__What the exercise asks__
Read the data below line by line and state how many lines hold "repository". Nothing else belongs in the answer.

*** Material shown ***

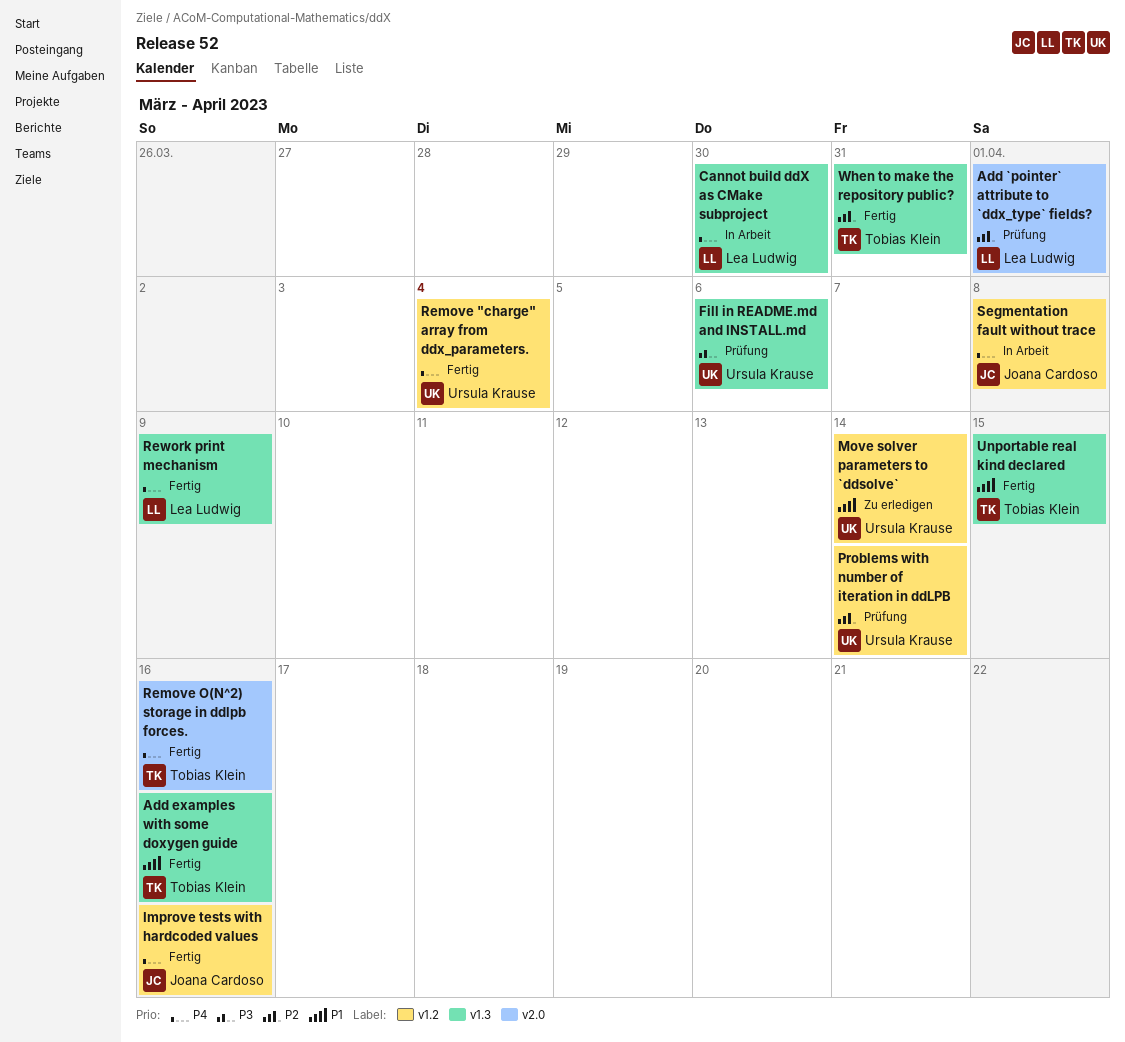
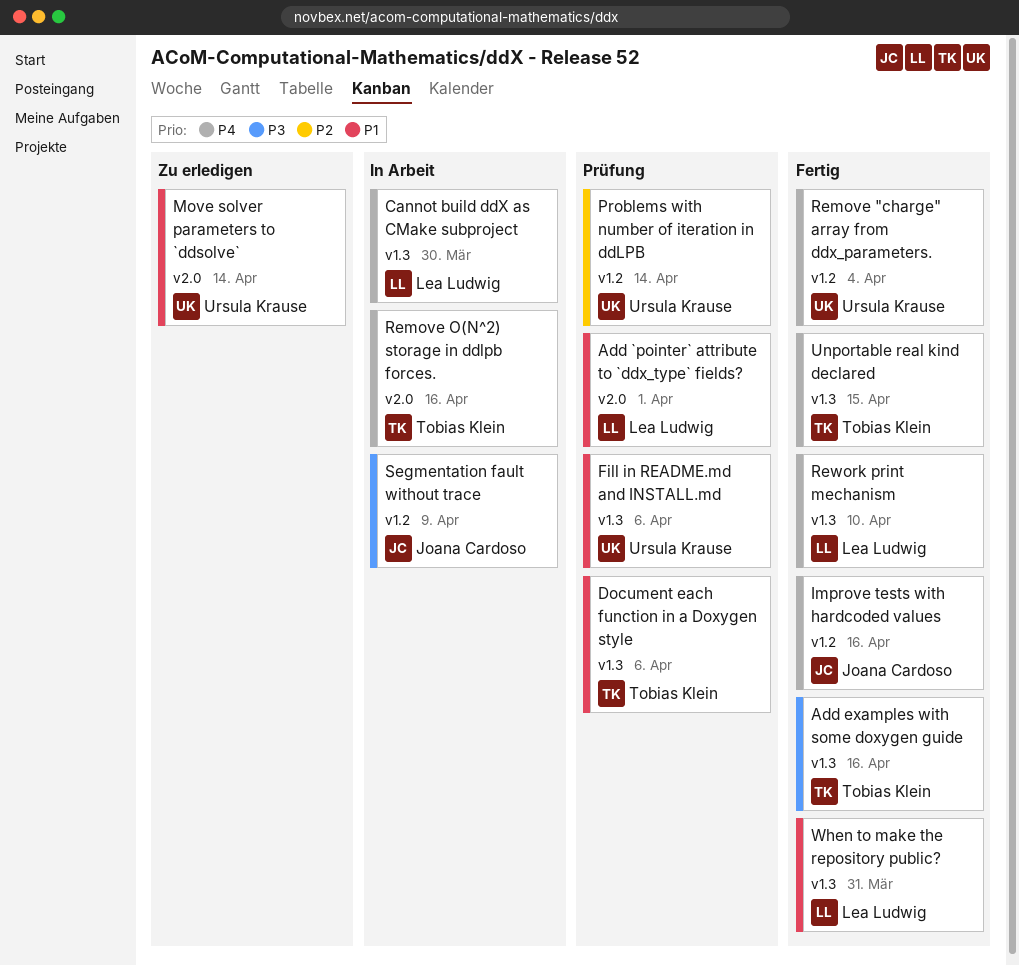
Add `pointer` attribute to `ddx_type` fields?, priority: P2 -> P1
Add examples with some doxygen guide, priority: P1 -> P3
Document each function in a Doxygen style: none -> present
Fill in README.md and INSTALL.md, priority: P3 -> P1
Move solver parameters to `ddsolve`, label: v1.2 -> v2.0
Remove O(N^2) storage in ddlpb forces., status: Fertig -> In Arbeit
Rework print mechanism, due: Apr 9 -> Apr 10
Segmentation fault without trace, priority: P4 -> P3
Segmentation fault without trace, due: Apr 8 -> Apr 9
Unportable real kind declared, priority: P1 -> P4
When to make the repository public?, owner: Tobias Klein -> Lea Ludwig
When to make the repository public?, priority: P2 -> P1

*** End of Material shown ***

__Response__
2